**WHAT NEEDS TO BE DONE:** According to the bat immunity text, by how much does flying raise a bat's metabolism?

**DOCUMENT TEXT:**
↓↓↓
Watty: why are bats immune to coronavirus?

ats are a wonderful, or maybe not so wonderful, source of deadly viruses: SARS, ebola, Marburg, MERS, many paramyxoviruses—viruses of the mumps family—not to mention rabies and other lyssaviruses that cause lethal encephalitis, and now SARS-CoV-2. Bats are even more likely to be infected with zoonotic diseases than rats.^[1]

It's true that bats don't practice social distancing. But you never see one dropping dead from ebola or even COVID-19. Bats seem to be immune from SARS and MERS.^[2] Why?

Flying raises the metabolism of a bat by 15–16-fold. A flying bat can reach temperatures up to 42°C (107.6°F), equivalent to a high fever in humans. So O'Shea et al.^[3] speculated that the searing temperatures encountered in bat flight impair viral replication and enhance production of immune cells (monocytes, killer T cells, and antibody-producing B cells; see here for a description) and protective molecules (oxygen radicals, interferons, heat-shock proteins, and complement proteins). They suggested that somebody else who has some bats ought to do some research on this.
↑↑↑
Items listed in a dataset
↓↓↓
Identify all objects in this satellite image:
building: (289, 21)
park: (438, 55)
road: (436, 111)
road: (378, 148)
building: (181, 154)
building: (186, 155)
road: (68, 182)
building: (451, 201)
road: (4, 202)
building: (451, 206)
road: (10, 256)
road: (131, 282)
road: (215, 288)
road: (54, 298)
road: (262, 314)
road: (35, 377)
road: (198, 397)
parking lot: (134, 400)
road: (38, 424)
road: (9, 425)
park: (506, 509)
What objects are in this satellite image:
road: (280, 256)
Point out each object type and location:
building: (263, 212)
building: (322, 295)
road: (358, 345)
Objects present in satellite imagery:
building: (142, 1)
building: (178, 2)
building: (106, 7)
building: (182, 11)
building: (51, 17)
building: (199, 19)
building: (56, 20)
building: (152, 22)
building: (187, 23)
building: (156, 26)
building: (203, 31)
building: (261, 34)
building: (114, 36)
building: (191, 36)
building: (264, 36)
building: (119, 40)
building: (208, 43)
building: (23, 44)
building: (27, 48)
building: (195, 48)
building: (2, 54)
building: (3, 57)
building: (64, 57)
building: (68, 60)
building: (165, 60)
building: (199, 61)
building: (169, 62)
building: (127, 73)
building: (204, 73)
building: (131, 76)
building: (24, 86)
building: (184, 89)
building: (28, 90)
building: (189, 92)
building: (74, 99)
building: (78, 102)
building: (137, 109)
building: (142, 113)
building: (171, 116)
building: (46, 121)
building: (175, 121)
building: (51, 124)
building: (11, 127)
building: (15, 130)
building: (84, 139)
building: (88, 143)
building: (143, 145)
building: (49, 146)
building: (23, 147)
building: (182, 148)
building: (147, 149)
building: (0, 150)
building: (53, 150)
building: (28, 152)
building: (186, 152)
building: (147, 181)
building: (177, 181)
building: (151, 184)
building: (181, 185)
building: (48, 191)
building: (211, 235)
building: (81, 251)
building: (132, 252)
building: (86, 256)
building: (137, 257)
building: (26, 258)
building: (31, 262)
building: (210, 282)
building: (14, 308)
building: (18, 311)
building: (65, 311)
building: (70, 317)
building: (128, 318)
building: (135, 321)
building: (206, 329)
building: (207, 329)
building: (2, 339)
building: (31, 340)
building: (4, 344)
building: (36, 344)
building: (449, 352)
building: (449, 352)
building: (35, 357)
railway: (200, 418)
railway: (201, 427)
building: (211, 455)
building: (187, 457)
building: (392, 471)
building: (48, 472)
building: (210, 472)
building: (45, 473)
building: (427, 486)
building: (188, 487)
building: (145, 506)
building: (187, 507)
↑↑↑
**WRITTEN ANSWER:** By 15–16-fold.